For the last few days I’ve been really sick. I think I did my best to calm my angry immune system down and recover. Basically, I rested whenever I can.
For whatever reasons, I’ve been having more flare-ups than , say, a few months ago. Maybe my synthroid is not enough to manage my hypothyroid from thyroidectomy. Maybe I’m too busy doing stuff. Maybe because since S started middle school, it’s been difficult to go to walk track to exercise. Maybe I’m too involved with emotional discussion in Facebook. Just maybe.
Yesterday it was overwhelmingly hard so I had no choice but stay in bed all day. I had an event I must attend in the evening so I need to recover even for a little bit for that. Thanks to the bed rest and Vicodin, which I take very sparingly, I was able to function at the event. One stuff on the list down.

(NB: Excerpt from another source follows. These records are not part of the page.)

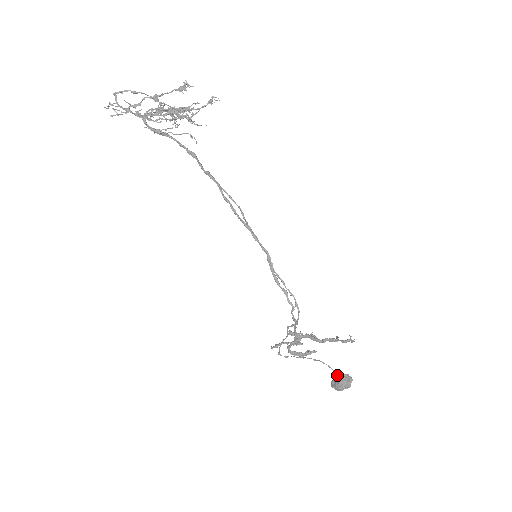
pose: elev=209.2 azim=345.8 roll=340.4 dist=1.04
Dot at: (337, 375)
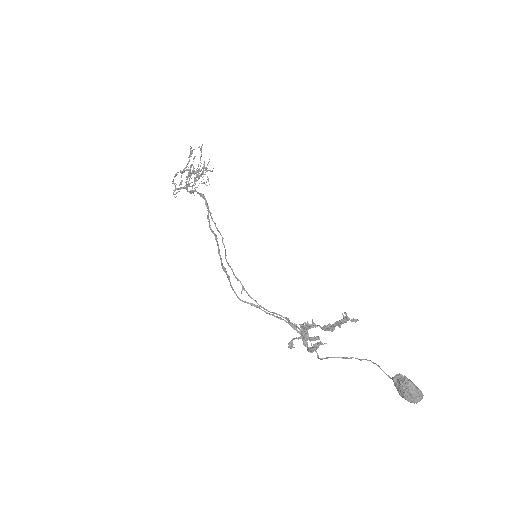
Dot at: (390, 377)
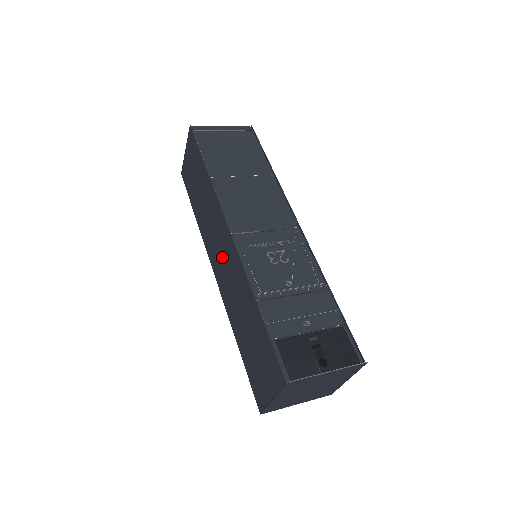
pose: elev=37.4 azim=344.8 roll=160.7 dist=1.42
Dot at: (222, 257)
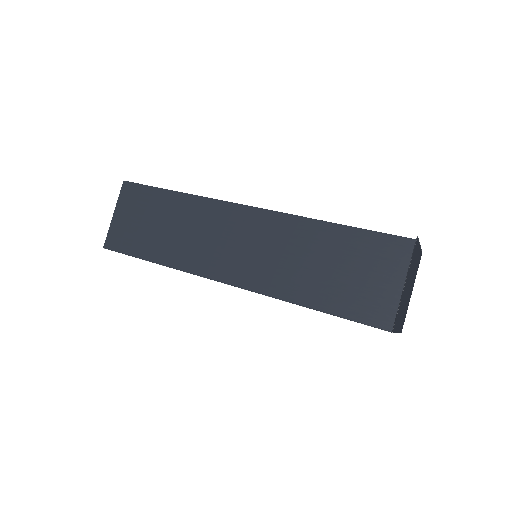
Dot at: (240, 245)
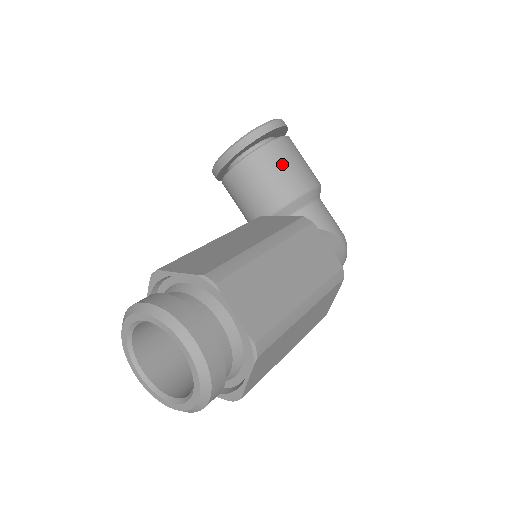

Then this morning, pain and fatigue is back again. Also today is my Fosamax day. I wake up before 6 am and take Fosamax then stay upright for 30 minutes. Usually I lean on couch and pretend to be awake, but I even couldn’t do that. Nausea and pounding headache was added to the mix. Only after that Fosamax time, I could take my morning medicine, which include tramadol and etodolac to control pain and inflammation.
Today simply that was not enough. Last week I was sick so I canceled my visit to my son, K. So I MUST GO SEE HIM NO MATTER WHAT. Then I gave in the temptation—-I took some extra prednisone, which guarantees to bring back energy and reduces my joint pain. My rheumatologist prescribes some extra prednisone for that purpose.
Now the self-hatred kicks in. I feel like a drug addict trying to recover and relapsed. Since I already have osteoporosis, I’ve been making a conscious effort to minimize prednisone. And trying to replace it with much healthier option — rest. I tend to do more than I can handle, so saying no and setting aside some time to rest both emotionally and physically was something I worked hard to achieve.
Now I’m letting my schedule taking over my rest and taking that magic pill. At the expense of my bones and probably pancreas. Well, of course my son is worth giving up some bone health and I can work to catch up with exercise. Still, my effort for the last few days to rest was replaced by the magic pill. I feel defeated, as my energy level goes up.
All I can do now is get off of it very quickly, though it will take at least a week.